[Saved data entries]
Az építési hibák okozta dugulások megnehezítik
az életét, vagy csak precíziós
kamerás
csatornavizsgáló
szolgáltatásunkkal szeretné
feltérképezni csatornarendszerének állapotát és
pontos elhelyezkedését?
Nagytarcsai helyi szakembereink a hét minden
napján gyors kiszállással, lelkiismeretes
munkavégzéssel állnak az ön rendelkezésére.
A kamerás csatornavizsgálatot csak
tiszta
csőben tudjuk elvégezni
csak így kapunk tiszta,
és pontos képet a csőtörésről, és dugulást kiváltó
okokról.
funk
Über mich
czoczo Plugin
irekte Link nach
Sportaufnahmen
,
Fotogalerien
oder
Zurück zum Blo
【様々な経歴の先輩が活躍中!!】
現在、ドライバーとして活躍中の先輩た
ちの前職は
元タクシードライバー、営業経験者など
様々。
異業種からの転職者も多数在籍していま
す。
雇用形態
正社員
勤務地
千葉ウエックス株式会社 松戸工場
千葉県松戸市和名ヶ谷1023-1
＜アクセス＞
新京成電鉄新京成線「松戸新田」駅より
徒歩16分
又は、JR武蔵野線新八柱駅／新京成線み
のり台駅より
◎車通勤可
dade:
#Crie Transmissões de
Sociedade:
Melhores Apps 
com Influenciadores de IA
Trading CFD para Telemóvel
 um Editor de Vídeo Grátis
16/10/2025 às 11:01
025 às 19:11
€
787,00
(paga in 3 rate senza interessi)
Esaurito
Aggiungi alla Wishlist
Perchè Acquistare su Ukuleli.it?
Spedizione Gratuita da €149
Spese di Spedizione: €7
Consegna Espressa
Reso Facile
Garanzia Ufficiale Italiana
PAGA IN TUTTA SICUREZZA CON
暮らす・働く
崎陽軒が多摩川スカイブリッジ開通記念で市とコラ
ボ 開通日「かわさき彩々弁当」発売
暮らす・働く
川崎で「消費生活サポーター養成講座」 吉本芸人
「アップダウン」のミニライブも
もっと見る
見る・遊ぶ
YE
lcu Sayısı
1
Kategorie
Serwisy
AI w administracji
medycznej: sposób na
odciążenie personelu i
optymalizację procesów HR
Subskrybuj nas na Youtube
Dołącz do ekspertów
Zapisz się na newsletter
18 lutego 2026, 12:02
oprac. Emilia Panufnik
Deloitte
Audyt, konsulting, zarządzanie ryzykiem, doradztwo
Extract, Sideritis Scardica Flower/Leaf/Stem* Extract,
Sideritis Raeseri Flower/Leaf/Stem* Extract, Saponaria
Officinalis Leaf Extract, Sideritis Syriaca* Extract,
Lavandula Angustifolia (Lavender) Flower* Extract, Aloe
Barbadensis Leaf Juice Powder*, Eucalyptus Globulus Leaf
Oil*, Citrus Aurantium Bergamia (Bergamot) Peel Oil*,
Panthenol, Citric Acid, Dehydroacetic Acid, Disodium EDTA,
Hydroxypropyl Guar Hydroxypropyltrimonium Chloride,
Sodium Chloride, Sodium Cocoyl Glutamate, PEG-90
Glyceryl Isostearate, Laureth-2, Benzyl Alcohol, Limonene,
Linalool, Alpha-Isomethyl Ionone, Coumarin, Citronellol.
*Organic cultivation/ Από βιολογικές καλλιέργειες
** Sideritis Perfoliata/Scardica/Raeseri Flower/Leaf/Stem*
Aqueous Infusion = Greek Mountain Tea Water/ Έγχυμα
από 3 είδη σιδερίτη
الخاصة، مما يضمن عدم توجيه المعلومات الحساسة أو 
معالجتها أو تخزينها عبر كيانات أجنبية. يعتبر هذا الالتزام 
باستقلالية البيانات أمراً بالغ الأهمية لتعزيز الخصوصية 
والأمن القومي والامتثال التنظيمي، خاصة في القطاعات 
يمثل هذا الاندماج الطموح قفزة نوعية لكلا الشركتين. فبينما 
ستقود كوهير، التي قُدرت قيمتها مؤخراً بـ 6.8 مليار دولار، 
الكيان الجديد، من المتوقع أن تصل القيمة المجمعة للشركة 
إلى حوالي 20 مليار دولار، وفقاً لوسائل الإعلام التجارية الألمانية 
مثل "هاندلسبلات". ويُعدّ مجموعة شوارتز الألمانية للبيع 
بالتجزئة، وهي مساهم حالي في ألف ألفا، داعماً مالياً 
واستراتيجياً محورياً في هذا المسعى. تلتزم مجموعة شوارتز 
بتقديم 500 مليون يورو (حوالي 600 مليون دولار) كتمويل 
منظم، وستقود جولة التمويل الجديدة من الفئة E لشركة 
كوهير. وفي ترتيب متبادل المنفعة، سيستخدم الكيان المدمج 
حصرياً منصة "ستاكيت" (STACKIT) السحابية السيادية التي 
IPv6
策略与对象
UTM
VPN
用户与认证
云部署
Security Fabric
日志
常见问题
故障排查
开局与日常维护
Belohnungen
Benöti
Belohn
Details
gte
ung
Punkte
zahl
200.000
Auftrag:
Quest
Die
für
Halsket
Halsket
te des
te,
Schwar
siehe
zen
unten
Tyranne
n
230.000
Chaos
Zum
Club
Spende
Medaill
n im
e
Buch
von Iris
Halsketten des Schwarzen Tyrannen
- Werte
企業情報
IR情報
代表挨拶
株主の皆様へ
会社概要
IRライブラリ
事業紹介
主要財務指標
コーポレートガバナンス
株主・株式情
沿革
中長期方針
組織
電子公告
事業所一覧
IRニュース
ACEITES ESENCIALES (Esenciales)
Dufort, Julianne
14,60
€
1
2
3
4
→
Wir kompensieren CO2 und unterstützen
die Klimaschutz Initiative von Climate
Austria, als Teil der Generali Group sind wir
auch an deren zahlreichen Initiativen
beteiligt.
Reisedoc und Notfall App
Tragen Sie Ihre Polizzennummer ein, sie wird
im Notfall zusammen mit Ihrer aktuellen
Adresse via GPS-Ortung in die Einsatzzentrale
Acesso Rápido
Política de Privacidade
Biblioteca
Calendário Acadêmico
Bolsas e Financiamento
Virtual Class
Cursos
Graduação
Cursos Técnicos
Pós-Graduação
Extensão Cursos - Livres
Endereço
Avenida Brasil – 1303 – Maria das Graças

How to complete this task:
Set every line of the data down again, word for word.

Your solution:
Az építési hibák okozta dugulások megnehezítik
az életét, vagy csak precíziós
kamerás
csatornavizsgáló
szolgáltatásunkkal szeretné
feltérképezni csatornarendszerének állapotát és
pontos elhelyezkedését?
Nagytarcsai helyi szakembereink a hét minden
napján gyors kiszállással, lelkiismeretes
munkavégzéssel állnak az ön rendelkezésére.
A kamerás csatornavizsgálatot csak
tiszta
csőben tudjuk elvégezni
csak így kapunk tiszta,
és pontos képet a csőtörésről, és dugulást kiváltó
okokról.
funk
Über mich
czoczo Plugin
irekte Link nach
Sportaufnahmen
,
Fotogalerien
oder
Zurück zum Blo
【様々な経歴の先輩が活躍中!!】
現在、ドライバーとして活躍中の先輩た
ちの前職は
元タクシードライバー、営業経験者など
様々。
異業種からの転職者も多数在籍していま
す。
雇用形態
正社員
勤務地
千葉ウエックス株式会社 松戸工場
千葉県松戸市和名ヶ谷1023-1
＜アクセス＞
新京成電鉄新京成線「松戸新田」駅より
徒歩16分
又は、JR武蔵野線新八柱駅／新京成線み
のり台駅より
◎車通勤可
dade:
#Crie Transmissões de
Sociedade:
Melhores Apps 
com Influenciadores de IA
Trading CFD para Telemóvel
 um Editor de Vídeo Grátis
16/10/2025 às 11:01
025 às 19:11
€
787,00
(paga in 3 rate senza interessi)
Esaurito
Aggiungi alla Wishlist
Perchè Acquistare su Ukuleli.it?
Spedizione Gratuita da €149
Spese di Spedizione: €7
Consegna Espressa
Reso Facile
Garanzia Ufficiale Italiana
PAGA IN TUTTA SICUREZZA CON
暮らす・働く
崎陽軒が多摩川スカイブリッジ開通記念で市とコラ
ボ 開通日「かわさき彩々弁当」発売
暮らす・働く
川崎で「消費生活サポーター養成講座」 吉本芸人
「アップダウン」のミニライブも
もっと見る
見る・遊ぶ
YE
lcu Sayısı
1
Kategorie
Serwisy
AI w administracji
medycznej: sposób na
odciążenie personelu i
optymalizację procesów HR
Subskrybuj nas na Youtube
Dołącz do ekspertów
Zapisz się na newsletter
18 lutego 2026, 12:02
oprac. Emilia Panufnik
Deloitte
Audyt, konsulting, zarządzanie ryzykiem, doradztwo
Extract, Sideritis Scardica Flower/Leaf/Stem* Extract,
Sideritis Raeseri Flower/Leaf/Stem* Extract, Saponaria
Officinalis Leaf Extract, Sideritis Syriaca* Extract,
Lavandula Angustifolia (Lavender) Flower* Extract, Aloe
Barbadensis Leaf Juice Powder*, Eucalyptus Globulus Leaf
Oil*, Citrus Aurantium Bergamia (Bergamot) Peel Oil*,
Panthenol, Citric Acid, Dehydroacetic Acid, Disodium EDTA,
Hydroxypropyl Guar Hydroxypropyltrimonium Chloride,
Sodium Chloride, Sodium Cocoyl Glutamate, PEG-90
Glyceryl Isostearate, Laureth-2, Benzyl Alcohol, Limonene,
Linalool, Alpha-Isomethyl Ionone, Coumarin, Citronellol.
*Organic cultivation/ Από βιολογικές καλλιέργειες
** Sideritis Perfoliata/Scardica/Raeseri Flower/Leaf/Stem*
Aqueous Infusion = Greek Mountain Tea Water/ Έγχυμα
από 3 είδη σιδερίτη
الخاصة، مما يضمن عدم توجيه المعلومات الحساسة أو 
معالجتها أو تخزينها عبر كيانات أجنبية. يعتبر هذا الالتزام 
باستقلالية البيانات أمراً بالغ الأهمية لتعزيز الخصوصية 
والأمن القومي والامتثال التنظيمي، خاصة في القطاعات 
يمثل هذا الاندماج الطموح قفزة نوعية لكلا الشركتين. فبينما 
ستقود كوهير، التي قُدرت قيمتها مؤخراً بـ 6.8 مليار دولار، 
الكيان الجديد، من المتوقع أن تصل القيمة المجمعة للشركة 
إلى حوالي 20 مليار دولار، وفقاً لوسائل الإعلام التجارية الألمانية 
مثل "هاندلسبلات". ويُعدّ مجموعة شوارتز الألمانية للبيع 
بالتجزئة، وهي مساهم حالي في ألف ألفا، داعماً مالياً 
واستراتيجياً محورياً في هذا المسعى. تلتزم مجموعة شوارتز 
بتقديم 500 مليون يورو (حوالي 600 مليون دولار) كتمويل 
منظم، وستقود جولة التمويل الجديدة من الفئة E لشركة 
كوهير. وفي ترتيب متبادل المنفعة، سيستخدم الكيان المدمج 
حصرياً منصة "ستاكيت" (STACKIT) السحابية السيادية التي 
IPv6
策略与对象
UTM
VPN
用户与认证
云部署
Security Fabric
日志
常见问题
故障排查
开局与日常维护
Belohnungen
Benöti
Belohn
Details
gte
ung
Punkte
zahl
200.000
Auftrag:
Quest
Die
für
Halsket
Halsket
te des
te,
Schwar
siehe
zen
unten
Tyranne
n
230.000
Chaos
Zum
Club
Spende
Medaill
n im
e
Buch
von Iris
Halsketten des Schwarzen Tyrannen
- Werte
企業情報
IR情報
代表挨拶
株主の皆様へ
会社概要
IRライブラリ
事業紹介
主要財務指標
コーポレートガバナンス
株主・株式情
沿革
中長期方針
組織
電子公告
事業所一覧
IRニュース
ACEITES ESENCIALES (Esenciales)
Dufort, Julianne
14,60
€
1
2
3
4
→
Wir kompensieren CO2 und unterstützen
die Klimaschutz Initiative von Climate
Austria, als Teil der Generali Group sind wir
auch an deren zahlreichen Initiativen
beteiligt.
Reisedoc und Notfall App
Tragen Sie Ihre Polizzennummer ein, sie wird
im Notfall zusammen mit Ihrer aktuellen
Adresse via GPS-Ortung in die Einsatzzentrale
Acesso Rápido
Política de Privacidade
Biblioteca
Calendário Acadêmico
Bolsas e Financiamento
Virtual Class
Cursos
Graduação
Cursos Técnicos
Pós-Graduação
Extensão Cursos - Livres
Endereço
Avenida Brasil – 1303 – Maria das Graças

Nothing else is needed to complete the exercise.